First of all, your code won't work due to several reasons:
- Importing wikipedia will only work with first lowercase letter
import wikipedia
summary method accepts strings (in your case names), so you would have to call it for every name in a set
All of this aside, let's try to achieve what you're trying to do:
import wikipedia as wp
import re
# First thing we see (at least for pages provided) is that dates all share the same format:
# For those who are no longer with us 31 October 1950 – 31 March 2016
# For those who are still alive 17 November 1944
# So we have to build regex patterns to find those
# First is the months pattern, since it's quite a big one
MONTHS_PATTERN = r"January|February|March|April|May|June|July|August|September|October|November|December"
# Next we build our date pattern, double curly braces are used for literal text
DATE_PATTERN = re.compile(fr"\d{{1,2}}\s({MONTHS_PATTERN})\s\d{{,4}}")
# Declare our set of names, great choice of architects BTW :)
names = ('Zaha Hadid', 'Rem Koolhaas')
# Since we're trying to get birthdays and dates of death, we will create a dictionary for storing values
lifespans = {}
# Iterate over them in a loop
for name in names:
lifespan = {'birthday': None, 'deathday': None}
try:
summary = wp.summary(name)
# First we find the first date in summary, since it's most likely to be the birthday
first_date = DATE_PATTERN.search(summary)
if first_date:
# If we've found a date – suppose it's birthday
bday = first_date.group()
lifespan['birthday'] = bday
# Let's check whether the person is no longer with us
LIFESPAN_PATTERN = re.compile(fr"{bday}\s–\s{DATE_PATTERN.pattern}")
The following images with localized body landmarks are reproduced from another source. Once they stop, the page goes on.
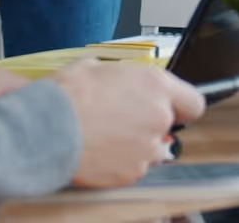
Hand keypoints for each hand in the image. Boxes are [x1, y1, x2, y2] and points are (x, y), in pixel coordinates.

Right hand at [51, 60, 205, 187]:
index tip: (170, 105)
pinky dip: (120, 160)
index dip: (181, 104)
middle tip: (120, 117)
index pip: (193, 101)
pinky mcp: (132, 172)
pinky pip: (134, 165)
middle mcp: (158, 117)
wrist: (46, 129)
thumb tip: (121, 78)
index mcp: (155, 86)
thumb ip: (122, 75)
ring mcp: (147, 148)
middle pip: (168, 124)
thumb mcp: (95, 66)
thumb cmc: (67, 95)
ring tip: (105, 134)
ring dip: (135, 142)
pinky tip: (99, 149)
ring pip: (151, 147)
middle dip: (149, 121)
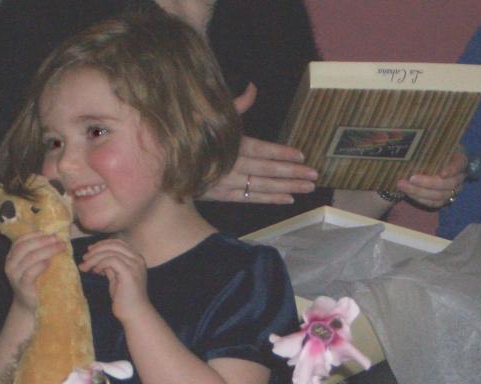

lifespan_found = LIFESPAN_PATTERN.search(summary)
if lifespan_found:
lifespan['deathday'] = lifespan_found.group().replace(f"{bday} – ", '')
lifespans[name] = lifespan
else:
print(f'No dates were found for {name}')
except wp.exceptions.PageError:
# Handle not found page, so that code won't break
print(f'{name} was not found on Wikipedia')
pass
# Print result
print(lifespans)
Output for provided names:
{'Zaha Hadid': {'birthday': '31 October 1950', 'deathday': '31 March 2016'}, 'Rem Koolhaas': {'birthday': '17 November 1944', 'deathday': None}}
This approach is inefficient and has many flaws, like if we get a page with dates fitting our regular expression, yet not being birthday and death day. It's quite ugly (even though I've tried my best :) ) and you'd be better off parsing tags.
If you're not happy with date format from Wikipedia, I suggest you look into datetime. Also, consider that those regular expressions fit those two specific pages, I did not conduct any research on how dates might be represented in Wikipedia. So, if there are any inconsistencies, I suggest you stick with parsing tags.